Regulation changes are always controversial – and usually quickly forgotten about. We were convinced that the Elmination race would be a disaster in the Omnium – and we couldn’t have been more wrong. But here’s our initial thoughts on the latest changes.
The addition of the Women’s Madison – trialed at this summer’s Junior World Championships in Aigle this summer is the least controversial of the changes. The return of double points at the finish of the Points Race will be welcomed by many – although it was removed because it effectively turned a close race into a Scratch with everything coming down to the final sprint. And while adopting the same points system for both the Madison and Points Race will make both easier to understand for spectators, there is a real danger that it will fundamentally change the nature of the Madison and reduce the excitement by downgrading the significance of gaining a lap.

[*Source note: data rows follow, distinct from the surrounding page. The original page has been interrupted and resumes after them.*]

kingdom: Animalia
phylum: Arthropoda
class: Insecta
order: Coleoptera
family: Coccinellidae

Dropping the timed events from the Omnium means that – unlike athletics’ decathlon, with which it is often compared – it is now a pure endurance event, rather than a true all-round test. The UCI suggest that it will bring a “better balance” to the track programme but it also creates an Omnium with three very similar events.

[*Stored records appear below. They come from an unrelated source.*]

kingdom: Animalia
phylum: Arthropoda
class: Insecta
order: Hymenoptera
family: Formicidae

The changes to the Keirin could also change the nature of the event – with an extra half lap potentially encouraging riders to slow up after the Derny pulls off, effectively creating a match sprint and rendering the first 5 laps almost pointless. The Derny pulling off on the home straight is also going to create some problems for photographers at the finish line! And the changes in the regulations governing passing the pacer appear, on the surface, to be harder to judge than the outgoing rules – although easier to comply with and more likely to be covered by a camera.

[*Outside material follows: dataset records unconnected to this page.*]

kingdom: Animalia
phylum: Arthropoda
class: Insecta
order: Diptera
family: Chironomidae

The Time Trials, too, will require a different approach. Riding two Kilos in a day is obviously going to be physically demanding, but tactically, getting enough out in the heats to qualify, with enough left to challenge for a medal compounds the problems. Rumours of ‘short’ qualifying – 750m for men and 375m for Women – don’t seem to have made it into the regulations.
The addition of a First Round to the Team Pursuit was unpopular at the time but seems to have been accepted – although we don’t think anyone will miss the 5-8th Finals – and its addition to the Team Sprint will probably be the same. By contrast, the changes to the Team Pursuit are minimal – although two teams on track during qualifying will require accurate seeding to ensure safety and fairness.
Finally, the modifications to the Sprint competition are slightly more controversial. They reward the fastest qualifiers and (slightly) increase the (minimal) chances of the slowest qualifiers progressing to the later stages, but they do make it (slightly) harder for the rest of the top half of the draw to progress and easier for the middle. The fifth fastest qualifier would have traditionally faced the 20th fastest – now they will face the 17th – with the 16th fastest – who would have been up against ninth, will now line up against 28th…
We suspect that there are other reasons for the changes than simply improving the ‘competition narrative’ and creating ‘even more spectator-friendly racing’. We think they’re designed to get more track cycling events into the Olympics. Let’s hope it works.